How do you handle textbroker revisions
By venshida
@venshida (4836)
United States
October 1, 2009 9:59am CST
I wrote two articles for Text Broker, and the client wants a revision. He is indicating grammar errors. I did the Microsoft grammar spell check, and it indicates ok. I reviewed article myself, and I could not find any errors. Is there another source I can check to see if it has grammar errors. I don't want to spend a lot of time reviewing an article that is paying only $2.87.
3 responses
@lauriehomebusiness (656)
• United States
4 Oct 09
I personally am a member on textbroker myself. Ever since I signed up again on there and did the revision because the client wanted it and then rejected my revisions, I totally gave up on them. I suggest that you spend your time getting residual income while also getting paid for upfront such as in the case with Associted Content. I am in love with the site even though I have rejected articles where they claim I have grammar and spelling errors. I need to check up on them again.
ANyway, you should definitely check out the upfront and residual income sites. The only way to make the most money is to have your own blog where you are making money with it instead of giving full rights to the articles where you are getting paid very little for each ones. One guy I read had deleted his account at Associated Content. He was the only one who was dissatisfied. But most of us still love it.
@TrvlArrngr (4045)
• United States
4 Oct 09
Once on textbroker the client rejected my article saying I did not write it to his specifications. I did not revise it either since it was a long article and it was not paying much.
@bziebarth (228)
• United States
1 Oct 09
You found my issue with many sites that only pay upfront, upfront payment alone is hardly worth it, in my eyes. However, now that you are involved, the client is the one who needs to be pleased. You seem to already be committed to the project.

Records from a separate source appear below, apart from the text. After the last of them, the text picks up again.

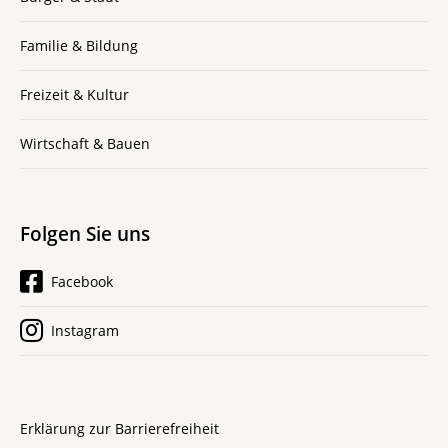
Familie & Bildung
Freizeit & Kultur
Wirtschaft & Bauen
Folgen Sie uns
Facebook
Instagram
Erklärung zur Barrierefreiheit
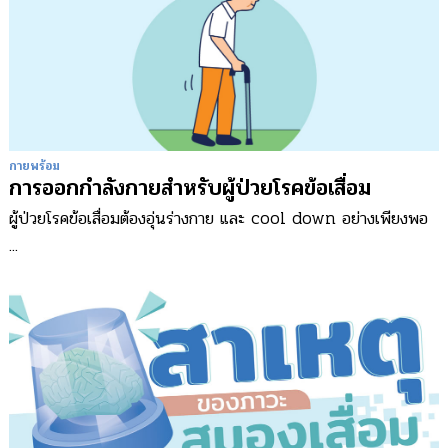
กายพร้อม
การออกกำลังกายสำหรับผู้ป่วยโรคข้อเสื่อม
ผู้ป่วยโรคข้อเสื่อมต้องอุ่นร่างกาย และ cool down อย่างเพียงพอ
...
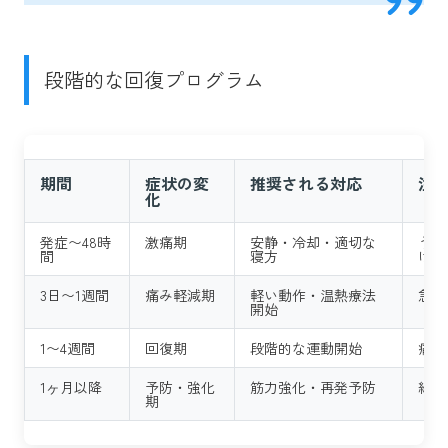
段階的な回復プログラム
期間
症状の変
推奨される対応
注
化
発症〜48時
激痛期
安静・冷却・適切な
うつ
間
寝方
ける
3日〜1週間
痛み軽減期
軽い動作・温熱療法
急激
開始
1〜4週間
回復期
段階的な運動開始
痛み
1ヶ月以降
予防・強化
筋力強化・再発予防
継続
期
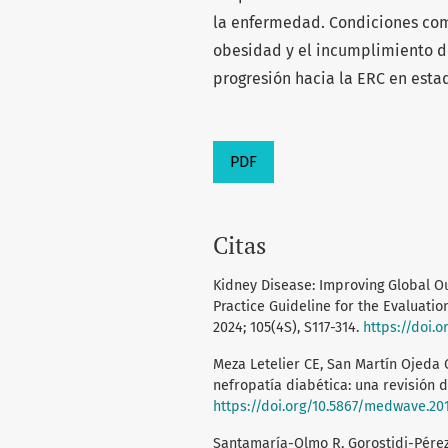
la enfermedad. Condiciones como 
obesidad y el incumplimiento d
progresión hacia la ERC en estad
PDF
Citas
Kidney Disease: Improving Global O
Practice Guideline for the Evaluati
2024; 105(4S), S117-314.
https://doi.or
Meza Letelier CE, San Martín Ojeda CA
nefropatía diabética: una revisión de
https://doi.org/10.5867/medwave.201
Santamaría-Olmo R, Gorostidi-Pérez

On the grammar issue, Microsoft Word's grammar check system is far from fool proof. There are many grammar errors that it misses. It is also possible, your editor may not be right. Again, I would not mention that to them, they are the client. I would write the article to their specifications, make any changes they want, and be done with article sites that only offer small upfront payments.
@venshida (4836)
• United States
2 Oct 09
Actually, I found another site that found errors that Microsoft Word grammar check overlooked. I made the correction, and the client still wanted revision. Him or her was telling me, I should word it this way. For $2.00, it is not worth it. I am not revising.